Partitionists have been growing in number since last week. The violence proves, they say, that Albanians and Serbs simply cannot live together, or even adjacently. The ethnic cleansing that has taken place in the last ten days in the southern pockets further tilts Kosovo towards de facto partition anyway, as it was intended to. But although nearly 4,000 Serbs have been displaced from their homes, that is still a small part of the total number remaining in the southern pockets. Tentative signs are emerging that some of the displaced are starting to return, or at least looking to return. Since last Thursday, there has been only one further incident — the killings of two UN policemen — and there has been a mass population movement of disappointed journalists in the direction of the airport. Things do not yet seem to have reached a tipping-point.
Nor would partition be an entirely painless operation for the Albanian camp. Cabra, the Albanian village where three boys drowned last week, setting off the violence, is surrounded by Serbs and would probably find itself on the wrong side of the line, ethnically cleansed for the second time in a decade. Every house in Cabra is post-Kosovo war: in the fields round the village, you can still see the metal shipping containers where people lived while they rebuilt their homes. But without some final status solution, can Albanian impatience be contained, or will it some day overwhelm the UN and KFOR? The UN should take comfort from the fact that the majority of Albanians are, at least at present, talking about jobs rather than political structures. It should try much harder to get the economic stagnation, at least, reversed.

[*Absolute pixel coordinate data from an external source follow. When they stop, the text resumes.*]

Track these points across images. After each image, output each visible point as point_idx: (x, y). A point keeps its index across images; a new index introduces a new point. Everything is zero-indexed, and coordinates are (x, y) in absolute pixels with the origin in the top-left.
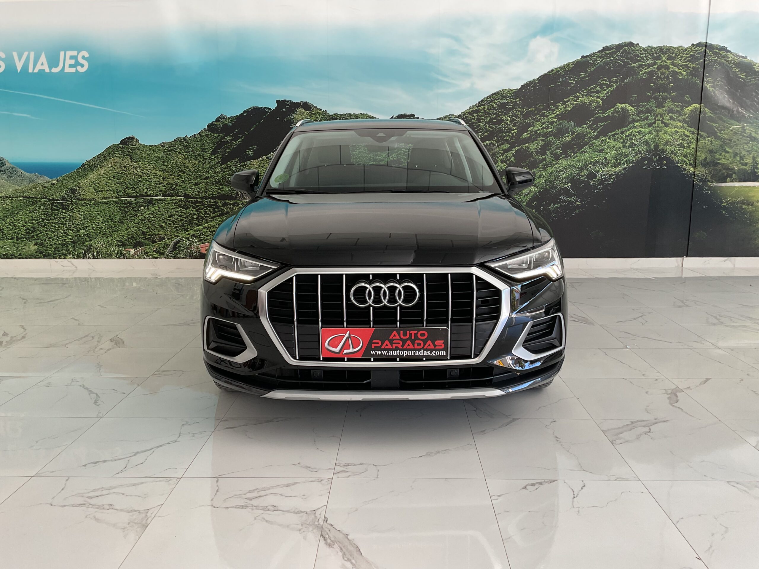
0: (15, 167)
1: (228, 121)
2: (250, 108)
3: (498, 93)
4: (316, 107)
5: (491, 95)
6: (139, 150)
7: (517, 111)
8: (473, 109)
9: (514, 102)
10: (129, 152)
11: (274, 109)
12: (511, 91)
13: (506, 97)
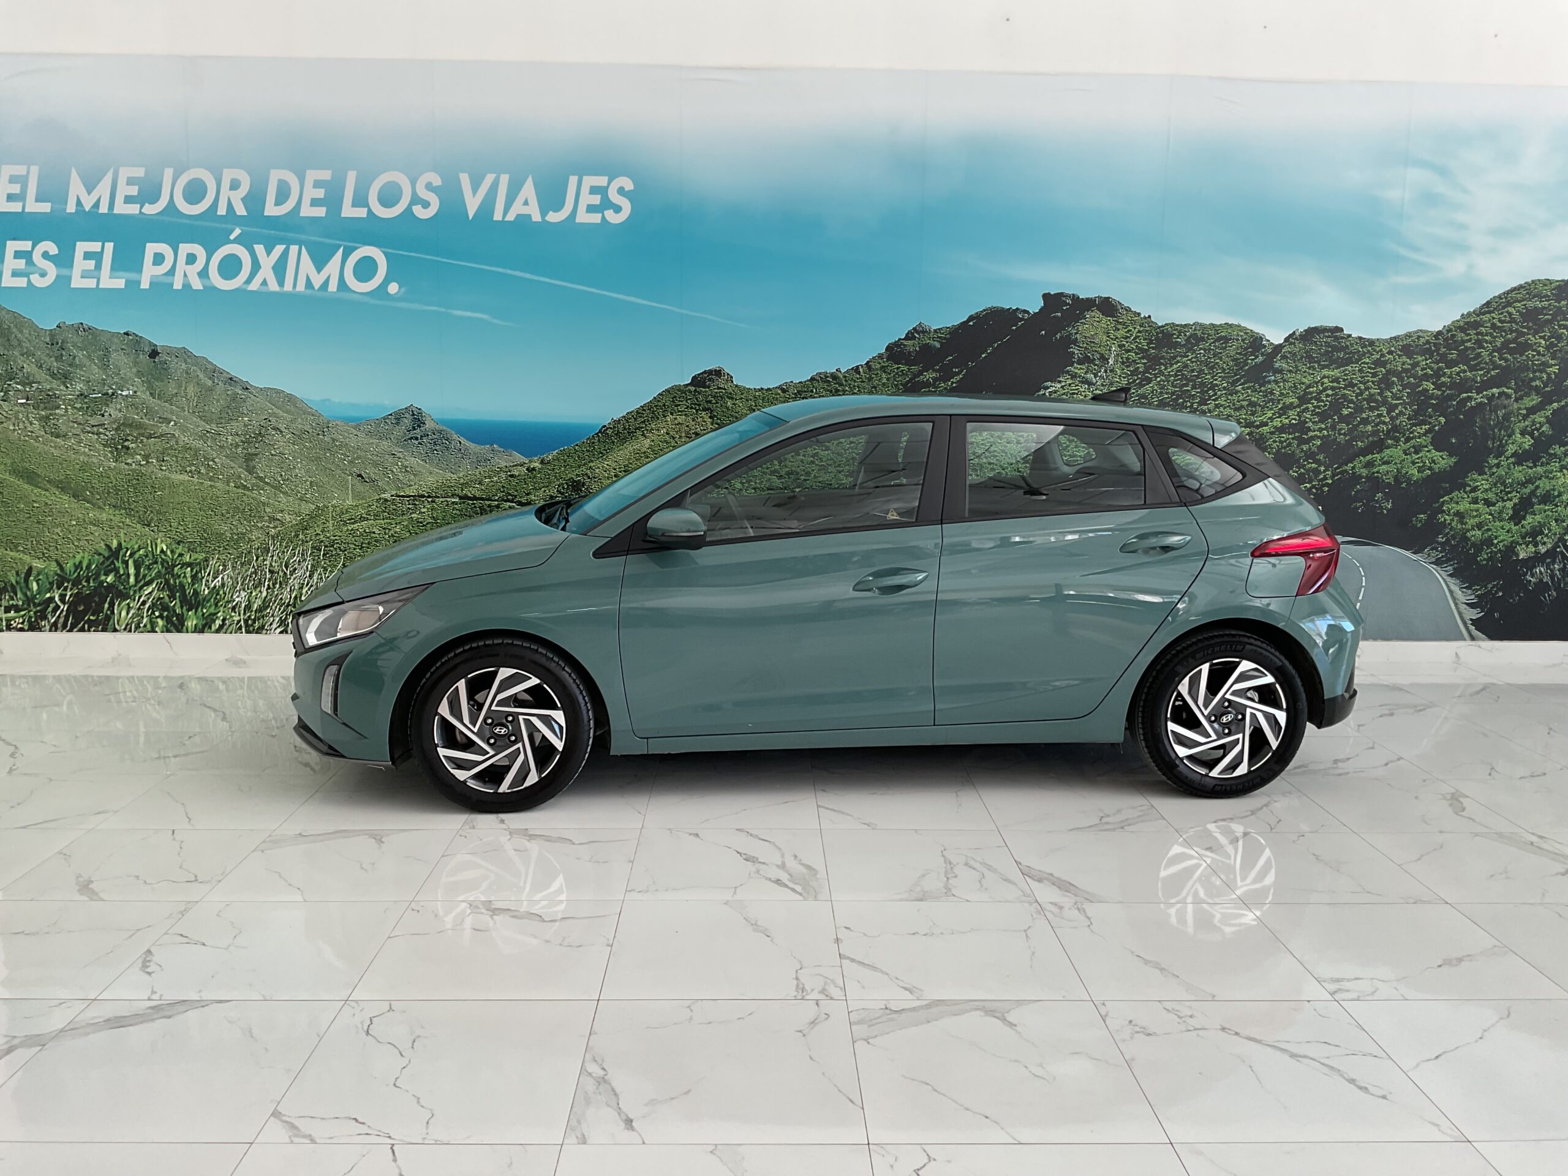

The wish for clean, neat solutions is a bit of a Balkan curse, especially when they turn out less clean and neat than anticipated. The best approach in Kosovo might also be the weediest and most boring: to muddle along with an improved version of the mixture as before. Keep up the increase in troop numbers even after the newspapers have lost interest, work harder at stopping anti-Serb discrimination, pay more attention to detail and, frankly, cross our fingers and hope for the best. Not a great outlook for the villagers of Babim Most but maybe better than the alternatives.
Andrew Gilligan is defence and diplomatic editor of The Spectator.